#### Description of the task:
Translate into Spanish this sentence from the White Sands post: "The sun lights up the gypsum crystals and casts dramatic blue shadows as it does on snow."

(Beginning of Supplied text)

Tuesday, 8 January 2013

Not Quite a White Christmas


If  you guessed where we were in our last post, I'm sure you expected it was somewhere that had experienced an unexpected snowstorm. Adults and children were bundled in winter clothes and enjoying the hills on their neon coloured "flying saucers". Even Dixie was fooled and snuffled, rolled and even took a small mouthful of what she thought was snow. In fact, we were at The White Sands National Monument in New Mexico where 275 square miles of white gypsum dunes boggle the mind. It was quite cold and windy, about 40 degrees F. Thus,it felt like winter and looked like snow. The sun lights up the gypsum crystals and casts dramatic blue shadows as it does on snow. There was even the peaceful silence on the dunes that one experiences while crossing a winter landscape.

(End of Supplied text)
(Beginning of Supplied entries)

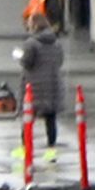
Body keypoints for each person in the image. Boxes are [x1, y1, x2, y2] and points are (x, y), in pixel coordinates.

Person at [19, 17, 66, 158]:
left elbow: (26, 62)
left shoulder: (31, 44)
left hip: (34, 87)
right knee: (51, 119)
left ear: (34, 26)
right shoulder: (56, 43)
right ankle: (51, 150)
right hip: (52, 85)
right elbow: (60, 61)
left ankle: (25, 149)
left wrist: (19, 56)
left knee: (28, 119)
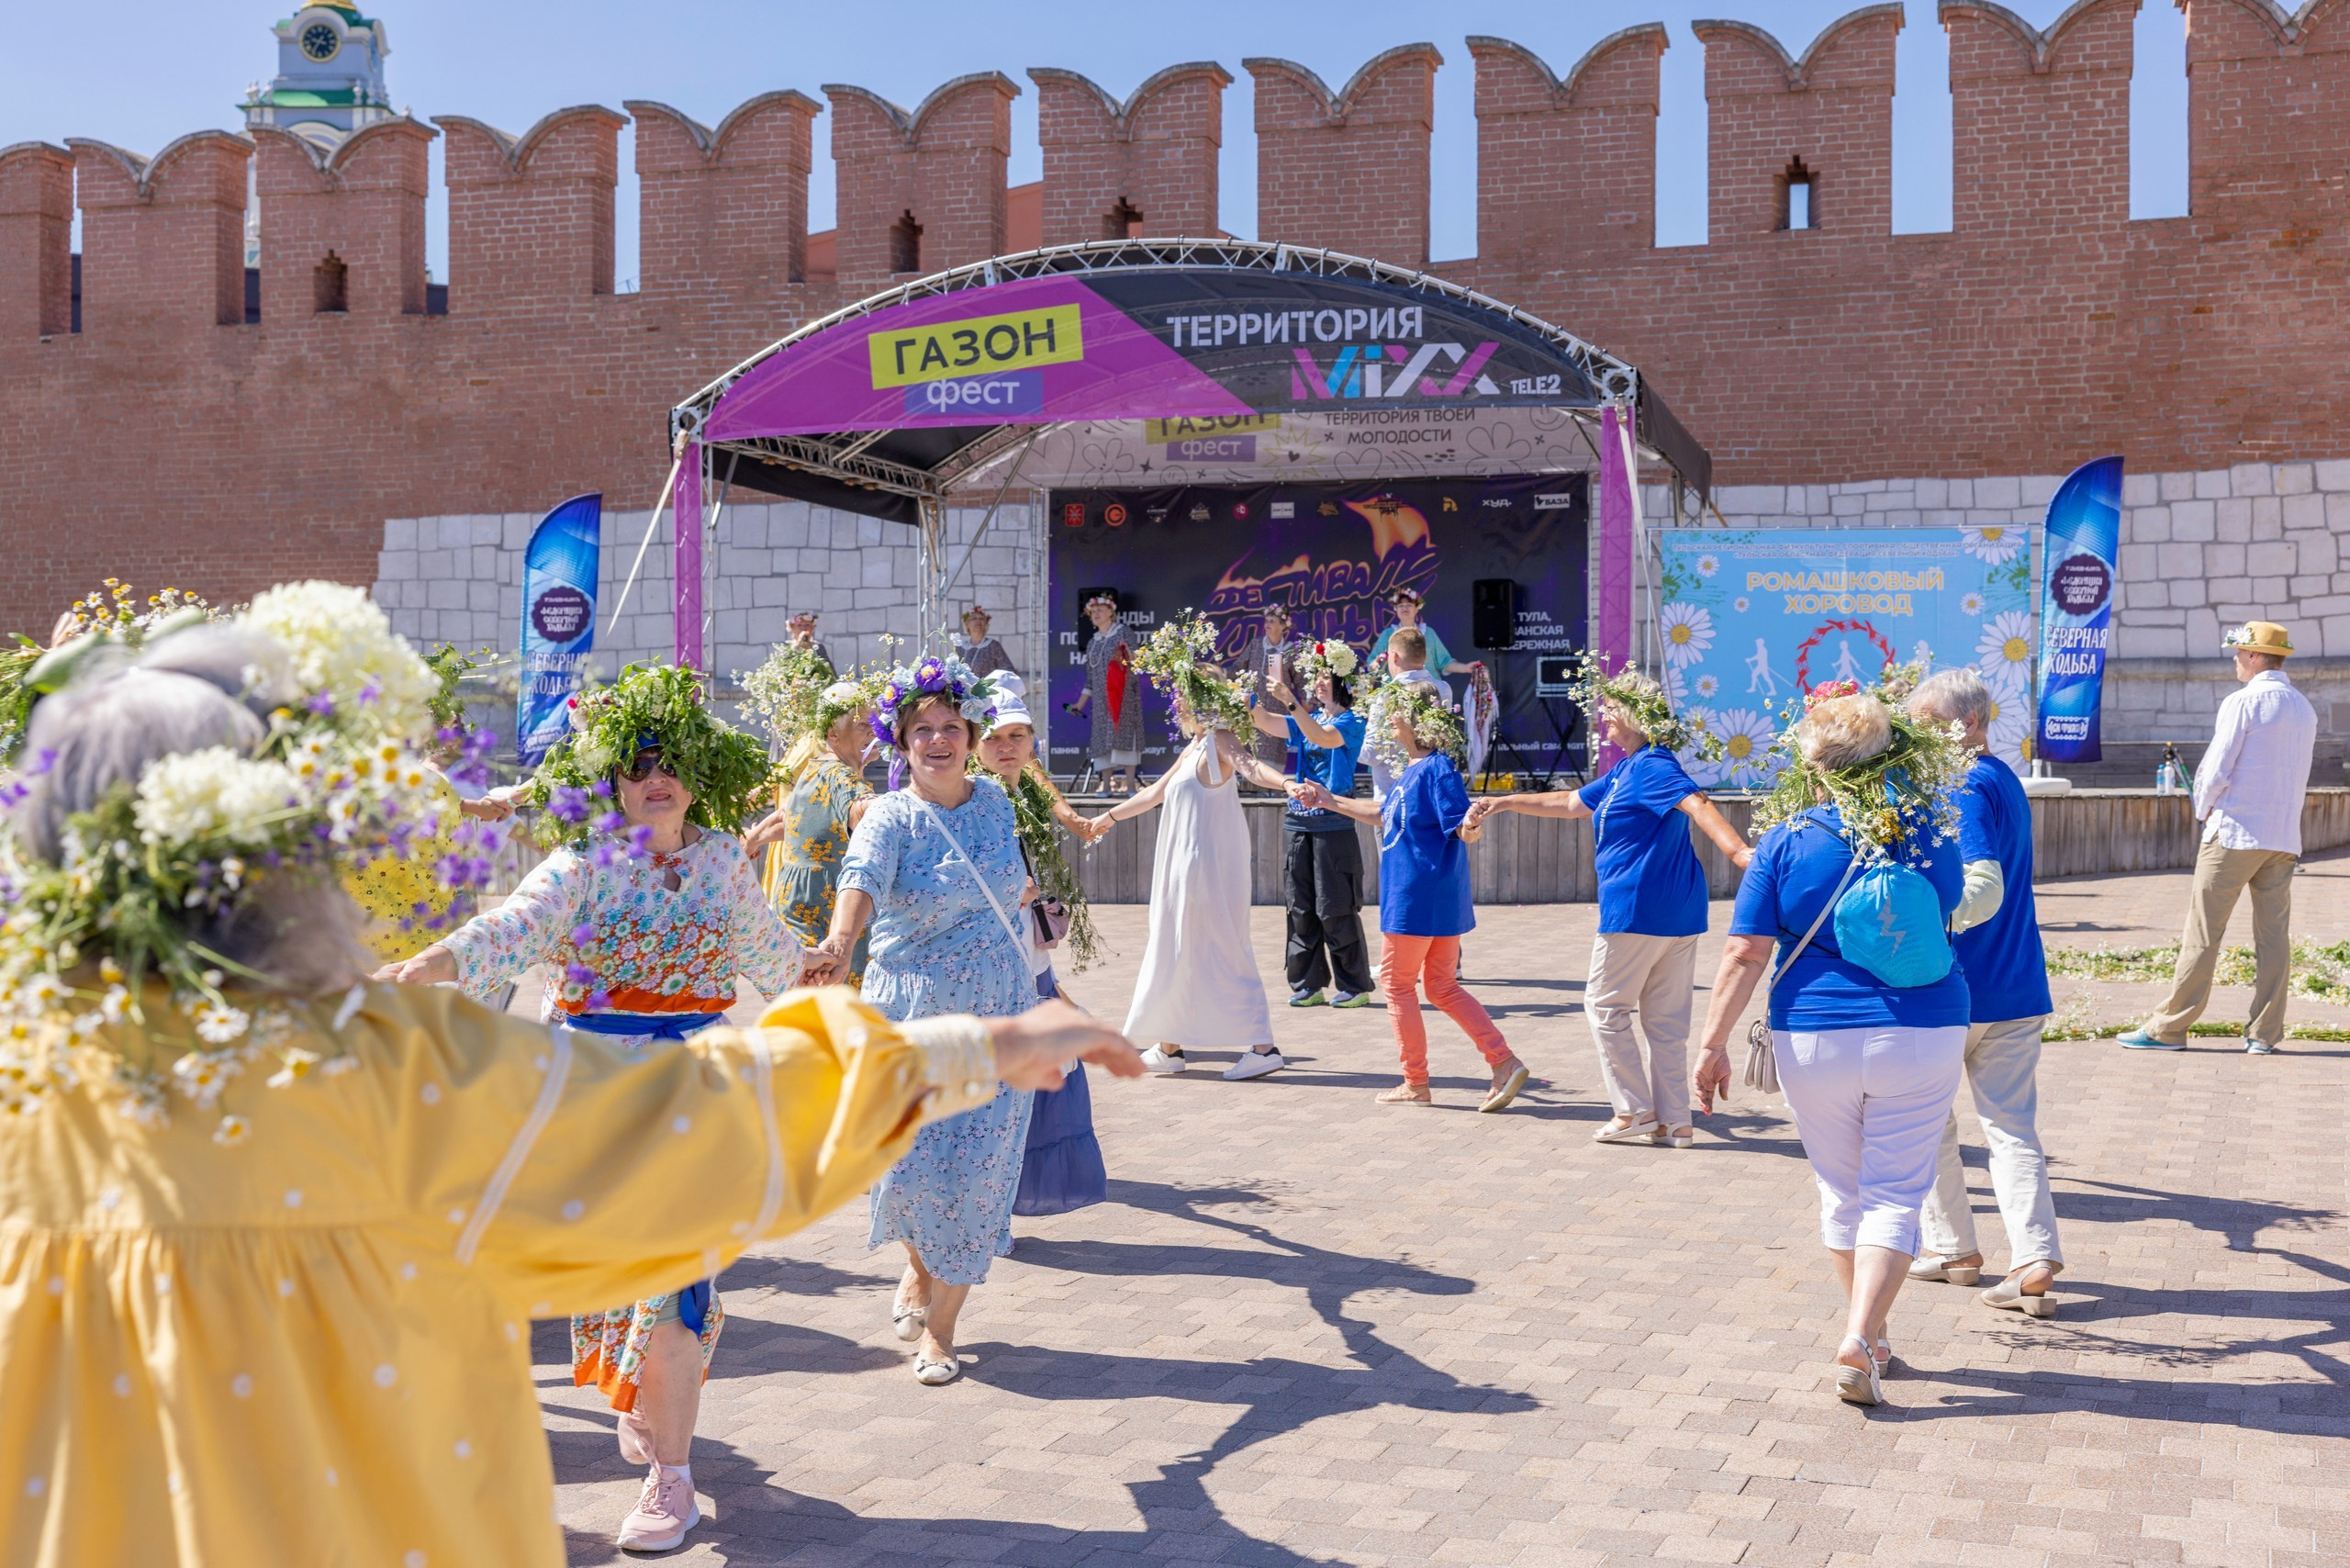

(End of Supplied entries)

#### Exercise result:
El sol ilumina los cristales de yeso y proyecta dramáticas sombras azules, como lo hace sobre la nieve.